Nouvelle panique à Bruxelles, qui organise en urgence des consultations tripartites : réunis le 23 novembre à Genève, les représentants ukrainiens, américains et européens annoncent avoir retravaillé le plan pour en expurger les dispositions jugées trop favorables à Moscou et inacceptables pour Kiev. La nouvelle mouture est « plus équilibrée », se réjouit-on alors à Bruxelles, comme à Paris et à Berlin.

Sauf que, le 2 décembre, les émissaires de confiance du président américain – Steve Witkoff et Jared Kushner – retournent à Moscou. Des heures de discussions dans la capitale russe n’aboutissent pas, rapportent les grands médias occidentaux, en tout cas pas à des résultats claironnés. En réalité, à part les négociateurs eux-mêmes, personne ne connaît les résultats des entretiens. Et, manifestement, le fil n’est pas rompu. A peine quinze jours après l’annonce des dernières sanctions américaines, celles-ci sont même partiellement levées.
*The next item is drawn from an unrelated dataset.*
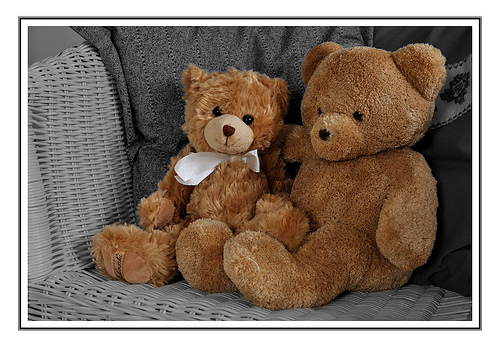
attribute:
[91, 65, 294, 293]
teddy bear — little, shaggy, brown, plush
Surtout, alors que les négociateurs américains avaient promis de tenir les Européens au courant en faisant halte à Bruxelles le 4 décembre, ils annulent finalement cette étape – c’est la seconde humiliation de ces derniers jours – et convoquent, au lieu de cela, les représentants ukrainiens en Floride. Ces derniers sont même sommés de ne rien dévoiler à leurs alliés européens. Et tout porte à croire que les discussions avec les négociateurs américains sont catastrophiques pour Kiev.

Le premier ministre hongrois vient d’être rejoint par un interlocuteur inattendu : son homologue belge

Le point n’est pas ici d’analyser le contenu des négociations – qui est en réalité bien plus large que l’issue du conflit russo-ukrainien – mais plutôt de pointer le contraste entre les prétentions de l’UE à jouer un rôle (en faveur de Kiev), et la réalité : cette dernière est ostensiblement sommée par Washington de se tenir à l’écart de l’essentiel. Et ce, alors même que Bruxelles continue à prétendre que c’est la sécurité du continent européen qui est en jeu – car la propagande occidentale ne cesse de répéter que la Russie s’apprête à attaquer l’Europe si elle gagne en Ukraine.

Un constat se confirme donc : l’intégration européenne contribue chez ses dirigeants à conforter le sentiment – illusoire – de leur puissance collective. Par exemple, les réunions répétées du Conseil européen sont souvent le lieu d’une surenchère belliciste, car peu de participants ont envie de passer pour des « mous ». Ainsi se développe un processus pervers qui transforme la propagande de guerre (la Russie est notre ennemie, elle veut nous attaquer) en conviction que leurs auteurs finissent par croire eux-mêmes.

Il y a certes quelques exceptions. Le premier ministre hongrois ne cesse de clamer son opposition à la logique de guerre, dont il constate qu’elle ne peut rien apporter de bon. Une position de « mouton noir » qui agace au plus haut point la plupart de ses collègues depuis longtemps. Mais il vient d’être rejoint par un interlocuteur inattendu : le premier ministre belge.

Bart De Wever n’est pas soudainement devenu pacifiste. Mais son pays abrite l’institution au sein de laquelle sont détenus l’essentiel des avoirs russes gelés. Et, tout récemment, la Commission européenne a proposé un plan pour que ces avoirs contribuent plus directement à la « réparation » de l’Ukraine.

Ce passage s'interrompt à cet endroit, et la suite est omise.